Puisque son cancer possédait des récepteurs d’œstrogènes positifs, elle prit du tamoxifène pendant deux ans et un inhibiteur d’œstrogènes pendant quatre ans.
Craignant une récidive, elle subit une mastectomie prophylactique en 2003. Elle considérait qu’il était préférable pour elle d’avoir recours à une telle intervention pendant qu’elle était encore jeune et forte. Elle n’opta pas pour une reconstruction. Elle ne porte des prothèses que lorsqu’elle veut être plus chic. « Mon apparence ne me préoccupe pas », soutient-elle.
La plexopathie brachiale ne se manifesta qu’en 2007.
Charlotte aurait aimé que ses médecins lui fassent connaître l’existence de cette maladie avant d’entreprendre les traitements de radiothérapie. « Je ne me rappelle pas entendre quiconque me dire que les lésions nerveuses constituaient un effet secondaire de la radiothérapie », déclare-t-elle. « Des explications plus approfondies seraient peut-être de mise. »
Elle demanda à ses médecins pourquoi ils ne lui avaient pas parlé de ce risque. « Ils répondirent qu’ils ne voulaient pas m’effrayer. » Charlotte soutient qu’elle aurait quand même accepté le traitement. Elle aurait cependant aimé être mieux informée.

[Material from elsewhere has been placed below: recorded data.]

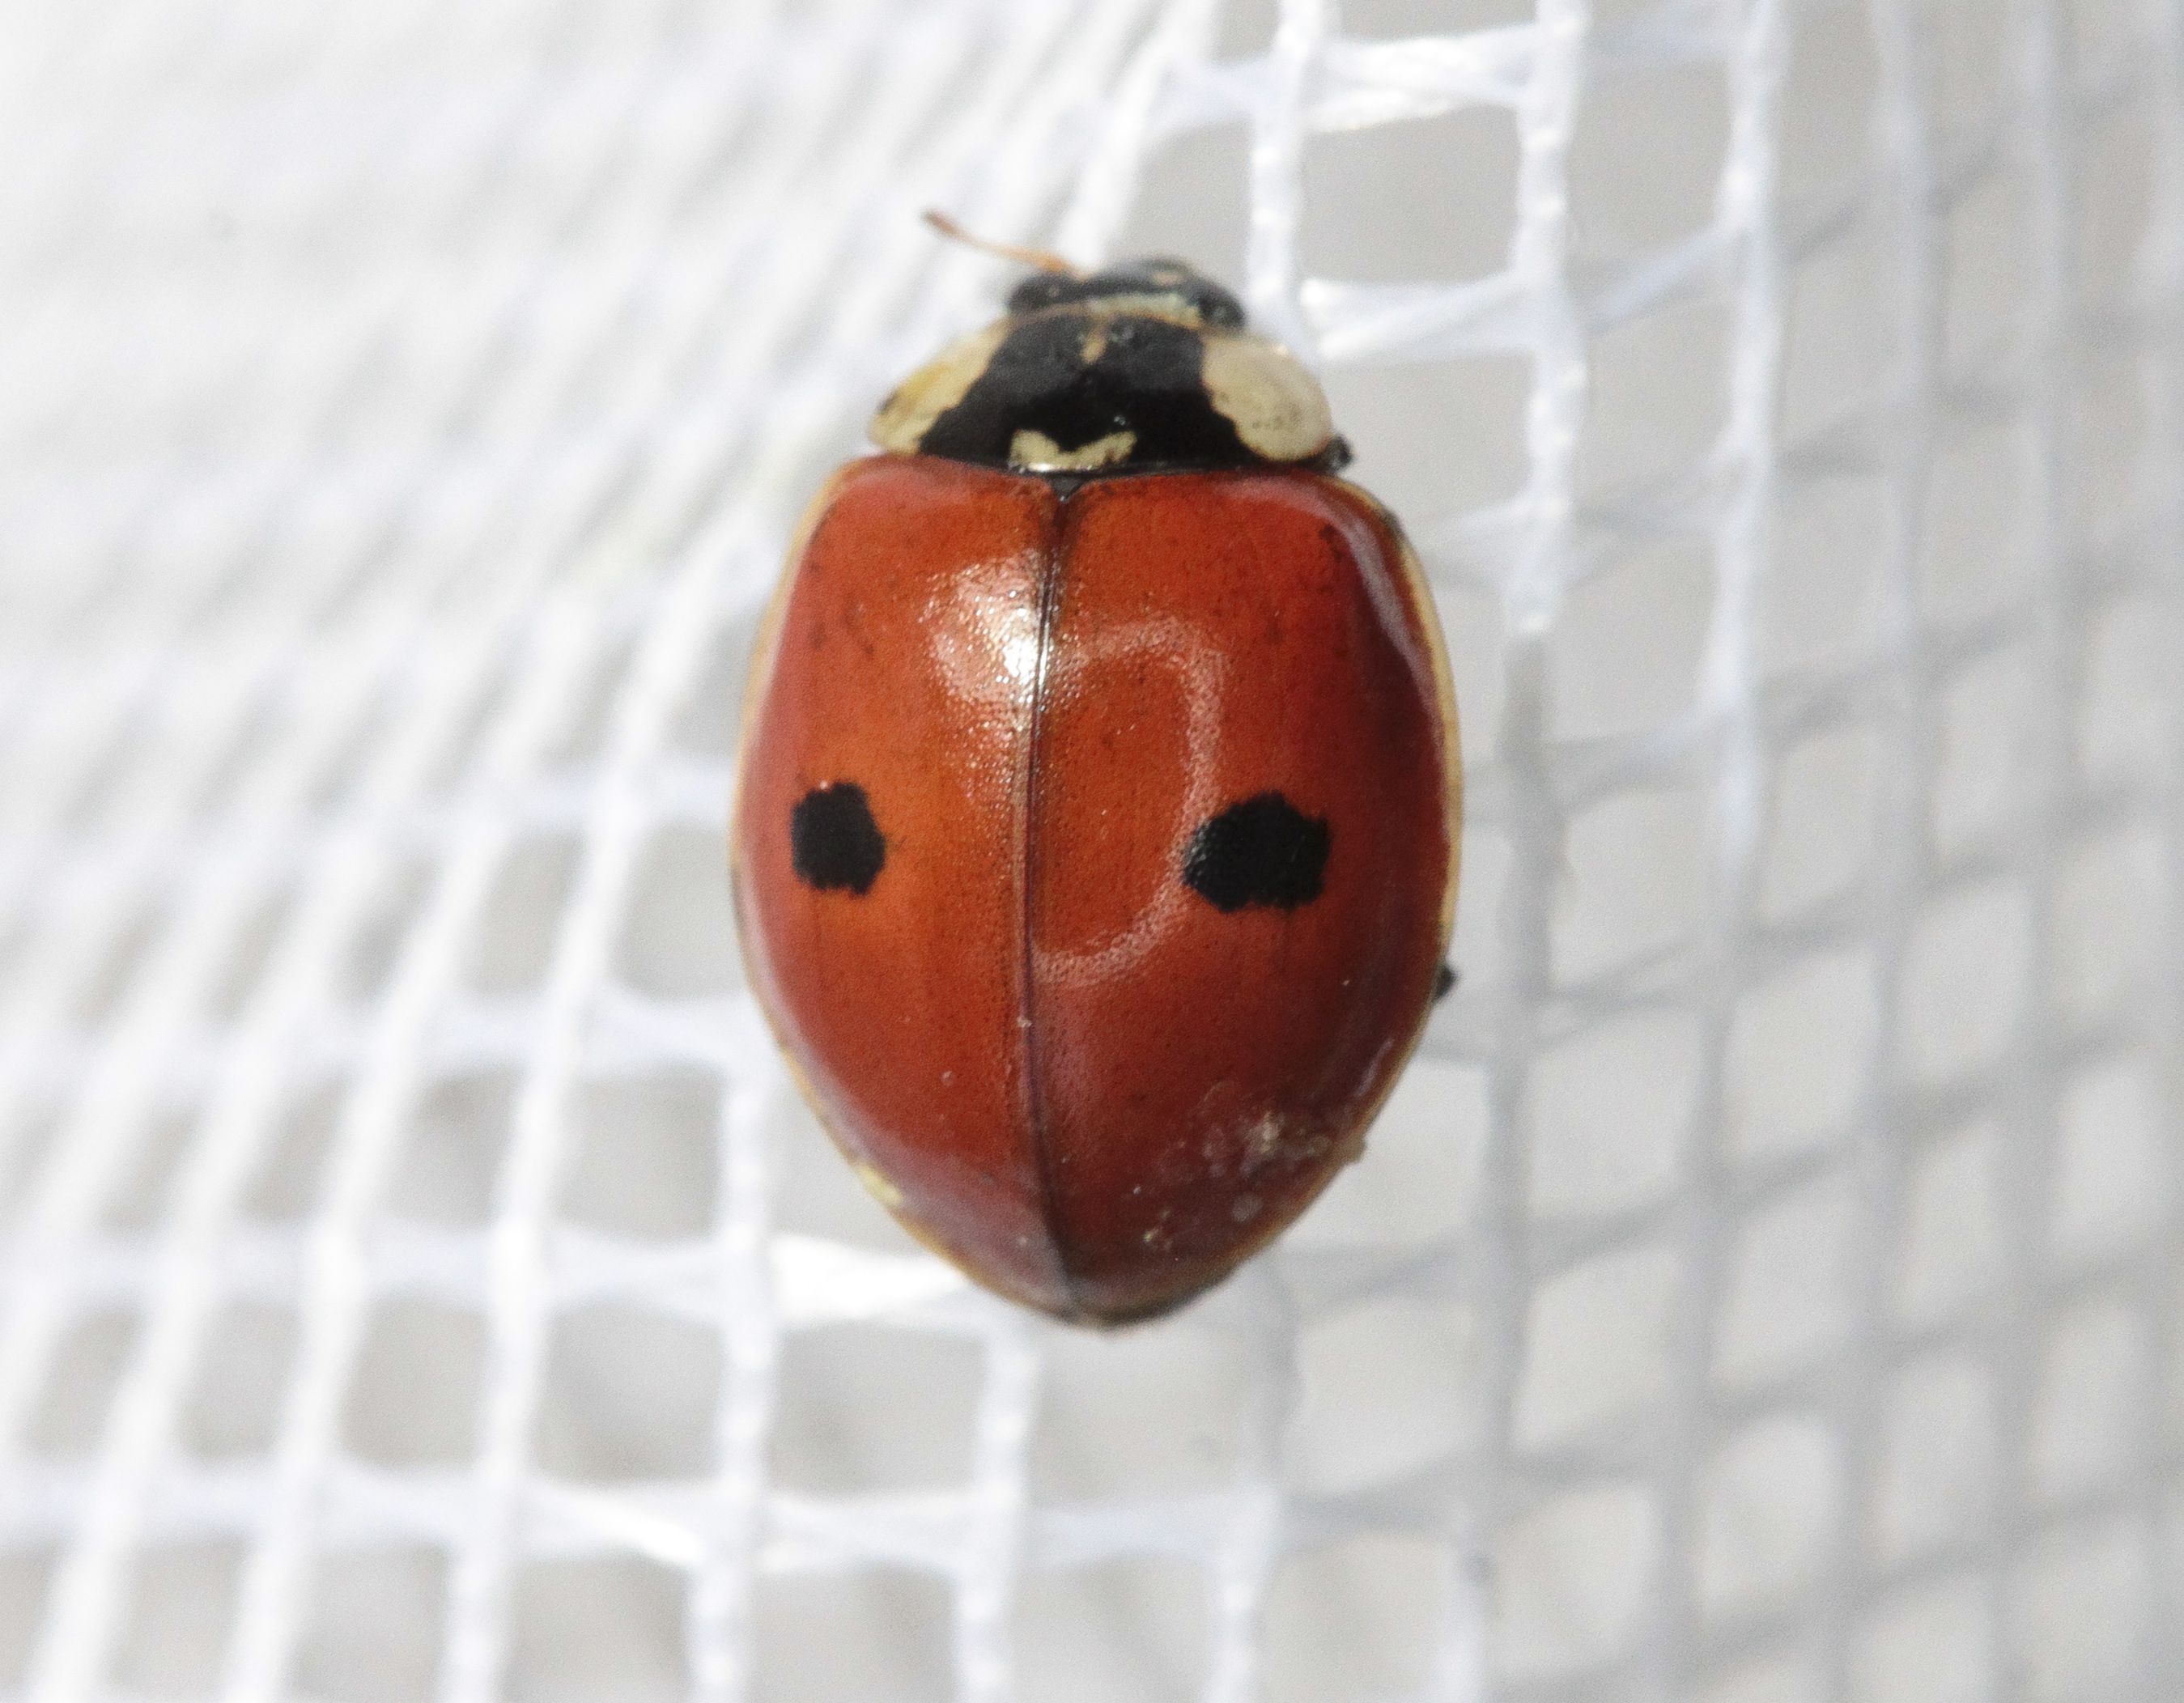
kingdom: Animalia
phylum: Arthropoda
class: Insecta
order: Coleoptera
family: Coccinellidae
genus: Adalia
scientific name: Adalia bipunctata
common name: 2-spot ladybird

Son cancer du sein lui enseigna à s’affirmer davantage. « Si je suis en désaccord avec quelque chose, je ne la tolère plus. J’écoute plus mon corps et je prends plus soin de moi. Je mange mieux. Je suis beaucoup plus en forme. J’évite le stress. Je m’assure de faire des choses que j’aime et je m’abstiens de faire celles que je n’aime pas. »
En tant qu’enseignante à la retraite, elle est reconnaissante d’avoir les moyens d’embaucher des personnes pour nettoyer sa maison et pelleter son entrée. Elle peut également appeler son fils et ses filles pour obtenir de l’aide. « Je peux ménager mon bras pour autres choses », déclare-t-elle.
Charlotte, âgée de 71 ans, ne sait pas à quelle vitesse sa plexopathie brachiale évoluera. Elle vit donc au jour le jour. Elle peut encore utiliser son pouce gauche et deux doigts pour saisir des objets. « Tant que ça reste comme ça, je peux me débrouiller », soutient-elle.